# Given entries
━━━━

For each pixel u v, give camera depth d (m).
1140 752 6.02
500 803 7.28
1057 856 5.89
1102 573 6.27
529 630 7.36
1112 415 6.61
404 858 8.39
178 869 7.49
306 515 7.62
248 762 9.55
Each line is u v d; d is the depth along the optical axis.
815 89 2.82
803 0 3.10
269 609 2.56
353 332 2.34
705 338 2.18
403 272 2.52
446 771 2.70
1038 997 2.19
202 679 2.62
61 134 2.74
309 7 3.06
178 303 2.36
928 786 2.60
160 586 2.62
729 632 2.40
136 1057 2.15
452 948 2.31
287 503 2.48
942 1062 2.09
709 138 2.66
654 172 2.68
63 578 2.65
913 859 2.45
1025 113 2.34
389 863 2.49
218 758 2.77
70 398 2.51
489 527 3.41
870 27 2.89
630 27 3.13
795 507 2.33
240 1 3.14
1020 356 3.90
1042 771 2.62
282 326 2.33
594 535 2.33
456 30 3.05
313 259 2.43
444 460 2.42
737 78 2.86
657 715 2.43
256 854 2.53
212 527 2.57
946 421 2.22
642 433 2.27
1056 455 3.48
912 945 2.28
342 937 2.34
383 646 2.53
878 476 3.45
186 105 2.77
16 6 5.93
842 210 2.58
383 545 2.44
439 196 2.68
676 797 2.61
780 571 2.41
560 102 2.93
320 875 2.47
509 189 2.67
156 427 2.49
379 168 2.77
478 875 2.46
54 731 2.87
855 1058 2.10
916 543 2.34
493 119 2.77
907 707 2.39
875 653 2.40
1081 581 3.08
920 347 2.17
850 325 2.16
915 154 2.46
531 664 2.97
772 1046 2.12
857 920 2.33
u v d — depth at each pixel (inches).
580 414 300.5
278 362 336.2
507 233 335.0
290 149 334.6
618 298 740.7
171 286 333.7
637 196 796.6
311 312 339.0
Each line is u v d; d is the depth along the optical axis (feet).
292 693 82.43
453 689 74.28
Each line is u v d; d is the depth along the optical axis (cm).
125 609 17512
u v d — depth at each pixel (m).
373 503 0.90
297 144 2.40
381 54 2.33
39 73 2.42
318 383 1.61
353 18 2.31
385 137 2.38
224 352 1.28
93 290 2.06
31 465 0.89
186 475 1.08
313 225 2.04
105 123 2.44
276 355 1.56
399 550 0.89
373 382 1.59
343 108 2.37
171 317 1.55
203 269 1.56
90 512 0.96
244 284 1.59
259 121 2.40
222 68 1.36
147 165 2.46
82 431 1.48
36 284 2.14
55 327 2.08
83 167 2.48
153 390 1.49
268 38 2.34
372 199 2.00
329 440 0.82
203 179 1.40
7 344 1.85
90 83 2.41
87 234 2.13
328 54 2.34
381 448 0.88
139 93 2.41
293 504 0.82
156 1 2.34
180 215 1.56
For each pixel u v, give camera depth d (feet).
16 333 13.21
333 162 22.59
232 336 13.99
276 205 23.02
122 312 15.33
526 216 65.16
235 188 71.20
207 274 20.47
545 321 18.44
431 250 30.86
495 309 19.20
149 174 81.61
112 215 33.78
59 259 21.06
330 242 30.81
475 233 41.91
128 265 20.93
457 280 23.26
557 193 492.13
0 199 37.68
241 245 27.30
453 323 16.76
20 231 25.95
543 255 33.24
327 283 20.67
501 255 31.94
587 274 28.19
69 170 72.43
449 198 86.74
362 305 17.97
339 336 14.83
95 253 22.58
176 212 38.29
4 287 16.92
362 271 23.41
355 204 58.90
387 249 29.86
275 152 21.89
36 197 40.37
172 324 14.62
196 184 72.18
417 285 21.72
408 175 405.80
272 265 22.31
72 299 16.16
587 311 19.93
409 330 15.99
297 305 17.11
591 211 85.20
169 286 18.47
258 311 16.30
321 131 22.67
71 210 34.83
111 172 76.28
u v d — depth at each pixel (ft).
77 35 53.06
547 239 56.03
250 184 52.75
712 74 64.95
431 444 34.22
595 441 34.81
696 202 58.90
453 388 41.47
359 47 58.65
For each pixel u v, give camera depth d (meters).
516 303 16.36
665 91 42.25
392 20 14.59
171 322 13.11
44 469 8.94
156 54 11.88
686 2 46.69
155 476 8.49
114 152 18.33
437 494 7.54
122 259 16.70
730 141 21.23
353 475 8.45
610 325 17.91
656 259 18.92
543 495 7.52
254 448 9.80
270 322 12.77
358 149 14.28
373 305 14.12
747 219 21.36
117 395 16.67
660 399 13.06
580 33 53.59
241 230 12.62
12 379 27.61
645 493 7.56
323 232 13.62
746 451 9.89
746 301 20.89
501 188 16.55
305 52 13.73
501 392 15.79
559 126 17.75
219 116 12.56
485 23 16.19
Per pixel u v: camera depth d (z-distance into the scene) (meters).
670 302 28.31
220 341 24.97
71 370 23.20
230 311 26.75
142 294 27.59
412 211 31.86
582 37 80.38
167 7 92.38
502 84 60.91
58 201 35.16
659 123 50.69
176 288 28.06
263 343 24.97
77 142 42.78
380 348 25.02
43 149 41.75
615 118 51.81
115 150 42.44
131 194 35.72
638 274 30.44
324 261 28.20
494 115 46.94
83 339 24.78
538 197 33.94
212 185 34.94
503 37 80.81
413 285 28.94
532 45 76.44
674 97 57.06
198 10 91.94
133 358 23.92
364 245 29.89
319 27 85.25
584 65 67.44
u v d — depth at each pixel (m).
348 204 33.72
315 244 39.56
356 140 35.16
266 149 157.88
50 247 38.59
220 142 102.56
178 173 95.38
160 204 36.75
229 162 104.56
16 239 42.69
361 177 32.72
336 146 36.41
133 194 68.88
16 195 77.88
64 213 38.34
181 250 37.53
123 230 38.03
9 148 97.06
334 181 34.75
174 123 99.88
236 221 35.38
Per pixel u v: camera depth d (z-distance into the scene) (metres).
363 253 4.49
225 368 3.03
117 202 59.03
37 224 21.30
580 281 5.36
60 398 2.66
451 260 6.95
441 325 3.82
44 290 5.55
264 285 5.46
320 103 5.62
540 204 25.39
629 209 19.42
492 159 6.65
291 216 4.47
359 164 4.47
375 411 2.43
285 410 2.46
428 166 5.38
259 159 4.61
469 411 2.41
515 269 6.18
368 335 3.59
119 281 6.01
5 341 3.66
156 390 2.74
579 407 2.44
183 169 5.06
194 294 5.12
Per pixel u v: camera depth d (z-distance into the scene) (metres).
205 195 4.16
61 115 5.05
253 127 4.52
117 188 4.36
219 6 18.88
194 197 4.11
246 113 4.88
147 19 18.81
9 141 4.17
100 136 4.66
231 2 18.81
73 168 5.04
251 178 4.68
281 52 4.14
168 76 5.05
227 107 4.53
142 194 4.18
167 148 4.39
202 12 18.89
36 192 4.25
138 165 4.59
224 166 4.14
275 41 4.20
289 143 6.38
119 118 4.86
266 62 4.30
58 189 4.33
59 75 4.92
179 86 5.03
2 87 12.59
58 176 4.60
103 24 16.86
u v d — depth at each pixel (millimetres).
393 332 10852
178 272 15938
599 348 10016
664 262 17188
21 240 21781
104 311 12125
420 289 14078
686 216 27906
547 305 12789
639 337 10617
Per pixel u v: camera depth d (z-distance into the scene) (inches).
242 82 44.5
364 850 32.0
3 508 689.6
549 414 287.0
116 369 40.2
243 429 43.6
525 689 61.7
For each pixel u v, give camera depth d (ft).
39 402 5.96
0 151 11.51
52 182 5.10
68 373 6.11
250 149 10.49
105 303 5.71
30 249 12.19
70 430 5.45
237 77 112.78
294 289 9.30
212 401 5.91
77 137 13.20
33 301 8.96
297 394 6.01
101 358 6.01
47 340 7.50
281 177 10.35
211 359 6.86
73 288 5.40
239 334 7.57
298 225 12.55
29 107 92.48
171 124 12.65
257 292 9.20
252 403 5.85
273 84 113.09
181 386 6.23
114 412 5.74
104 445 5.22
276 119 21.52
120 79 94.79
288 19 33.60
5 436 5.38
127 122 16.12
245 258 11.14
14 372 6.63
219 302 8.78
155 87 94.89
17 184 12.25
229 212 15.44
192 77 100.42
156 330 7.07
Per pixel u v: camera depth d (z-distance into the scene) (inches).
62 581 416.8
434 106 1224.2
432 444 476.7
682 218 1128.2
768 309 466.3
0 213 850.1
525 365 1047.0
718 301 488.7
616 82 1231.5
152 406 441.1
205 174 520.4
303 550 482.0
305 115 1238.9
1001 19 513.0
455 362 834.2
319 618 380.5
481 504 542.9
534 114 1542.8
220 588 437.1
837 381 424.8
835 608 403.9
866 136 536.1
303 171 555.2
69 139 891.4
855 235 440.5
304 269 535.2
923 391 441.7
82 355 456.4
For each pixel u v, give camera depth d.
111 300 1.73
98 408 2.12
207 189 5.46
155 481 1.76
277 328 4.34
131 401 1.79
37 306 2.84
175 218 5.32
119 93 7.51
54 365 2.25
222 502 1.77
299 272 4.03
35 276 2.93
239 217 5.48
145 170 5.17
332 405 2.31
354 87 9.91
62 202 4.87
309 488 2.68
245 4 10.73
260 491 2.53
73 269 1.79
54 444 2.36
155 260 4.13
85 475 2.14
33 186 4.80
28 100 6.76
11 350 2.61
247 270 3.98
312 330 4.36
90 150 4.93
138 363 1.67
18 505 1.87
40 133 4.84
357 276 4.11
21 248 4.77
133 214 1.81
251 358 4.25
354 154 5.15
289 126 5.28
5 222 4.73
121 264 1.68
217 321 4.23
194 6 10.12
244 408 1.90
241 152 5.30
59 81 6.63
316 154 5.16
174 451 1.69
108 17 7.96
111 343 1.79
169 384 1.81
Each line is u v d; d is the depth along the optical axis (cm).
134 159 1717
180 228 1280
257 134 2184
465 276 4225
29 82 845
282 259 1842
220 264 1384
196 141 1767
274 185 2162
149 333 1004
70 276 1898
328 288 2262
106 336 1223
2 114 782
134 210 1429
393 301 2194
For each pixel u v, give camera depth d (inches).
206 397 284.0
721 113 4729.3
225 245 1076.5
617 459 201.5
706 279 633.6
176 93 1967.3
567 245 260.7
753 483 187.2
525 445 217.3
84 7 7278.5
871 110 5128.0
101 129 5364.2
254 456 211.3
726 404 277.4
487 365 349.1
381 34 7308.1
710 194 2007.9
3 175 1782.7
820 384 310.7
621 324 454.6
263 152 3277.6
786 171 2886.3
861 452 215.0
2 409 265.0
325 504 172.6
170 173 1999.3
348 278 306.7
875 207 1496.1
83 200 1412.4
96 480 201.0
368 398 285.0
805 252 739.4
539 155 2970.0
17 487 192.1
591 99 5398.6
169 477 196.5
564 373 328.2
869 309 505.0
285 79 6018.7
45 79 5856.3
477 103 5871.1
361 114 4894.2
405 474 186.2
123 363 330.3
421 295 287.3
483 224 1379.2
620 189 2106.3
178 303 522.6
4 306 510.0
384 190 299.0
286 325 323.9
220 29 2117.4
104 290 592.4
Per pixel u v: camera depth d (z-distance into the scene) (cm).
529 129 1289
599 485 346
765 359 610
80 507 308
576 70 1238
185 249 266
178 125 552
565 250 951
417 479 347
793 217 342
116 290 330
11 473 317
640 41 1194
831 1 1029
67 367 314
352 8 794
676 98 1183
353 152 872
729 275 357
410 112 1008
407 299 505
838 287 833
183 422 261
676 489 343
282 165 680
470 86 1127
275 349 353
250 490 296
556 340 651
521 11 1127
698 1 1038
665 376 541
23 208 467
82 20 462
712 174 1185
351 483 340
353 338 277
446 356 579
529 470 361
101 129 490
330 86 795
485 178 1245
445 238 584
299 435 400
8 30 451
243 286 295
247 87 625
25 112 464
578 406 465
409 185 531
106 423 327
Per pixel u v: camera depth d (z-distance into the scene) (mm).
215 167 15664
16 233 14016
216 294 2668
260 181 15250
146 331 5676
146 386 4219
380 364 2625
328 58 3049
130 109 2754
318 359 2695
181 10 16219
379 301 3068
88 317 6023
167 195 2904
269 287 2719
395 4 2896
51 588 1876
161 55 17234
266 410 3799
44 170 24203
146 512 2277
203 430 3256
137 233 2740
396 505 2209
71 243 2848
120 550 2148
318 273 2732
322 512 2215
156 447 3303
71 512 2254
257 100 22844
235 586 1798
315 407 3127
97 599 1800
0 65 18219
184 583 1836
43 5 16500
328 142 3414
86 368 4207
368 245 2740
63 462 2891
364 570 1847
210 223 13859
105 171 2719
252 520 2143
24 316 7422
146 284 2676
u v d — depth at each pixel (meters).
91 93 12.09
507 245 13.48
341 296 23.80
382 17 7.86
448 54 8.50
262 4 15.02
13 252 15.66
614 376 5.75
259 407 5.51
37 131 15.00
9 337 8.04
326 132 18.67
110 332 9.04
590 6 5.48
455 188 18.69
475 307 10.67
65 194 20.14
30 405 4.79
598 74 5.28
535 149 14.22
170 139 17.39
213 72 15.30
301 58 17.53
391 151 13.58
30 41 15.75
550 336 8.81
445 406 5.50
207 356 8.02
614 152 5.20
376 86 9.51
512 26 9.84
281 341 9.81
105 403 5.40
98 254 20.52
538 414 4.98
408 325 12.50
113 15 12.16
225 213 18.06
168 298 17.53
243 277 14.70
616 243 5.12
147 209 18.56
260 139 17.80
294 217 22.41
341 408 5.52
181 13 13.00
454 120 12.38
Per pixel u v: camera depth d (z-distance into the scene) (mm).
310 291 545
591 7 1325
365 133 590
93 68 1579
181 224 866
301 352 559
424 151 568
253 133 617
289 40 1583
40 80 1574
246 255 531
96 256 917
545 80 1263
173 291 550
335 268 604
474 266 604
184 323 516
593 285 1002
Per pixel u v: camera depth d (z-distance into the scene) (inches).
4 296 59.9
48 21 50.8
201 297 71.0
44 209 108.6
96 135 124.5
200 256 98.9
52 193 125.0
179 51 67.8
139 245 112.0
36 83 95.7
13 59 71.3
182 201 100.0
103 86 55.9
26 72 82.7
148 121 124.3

━━━━

# Task
Starting at the line above that contains "58 176 4.60", write out each line exactly until the line that contains "68 373 6.11" has been written, and stop there.

# Answer
58 176 4.60
103 24 16.86
u v d — depth at each pixel (millimetres).
393 332 10852
178 272 15938
599 348 10016
664 262 17188
21 240 21781
104 311 12125
420 289 14078
686 216 27906
547 305 12789
639 337 10617
Per pixel u v: camera depth d (z-distance into the scene) (inches).
242 82 44.5
364 850 32.0
3 508 689.6
549 414 287.0
116 369 40.2
243 429 43.6
525 689 61.7
For each pixel u v, give camera depth d (ft).
39 402 5.96
0 151 11.51
52 182 5.10
68 373 6.11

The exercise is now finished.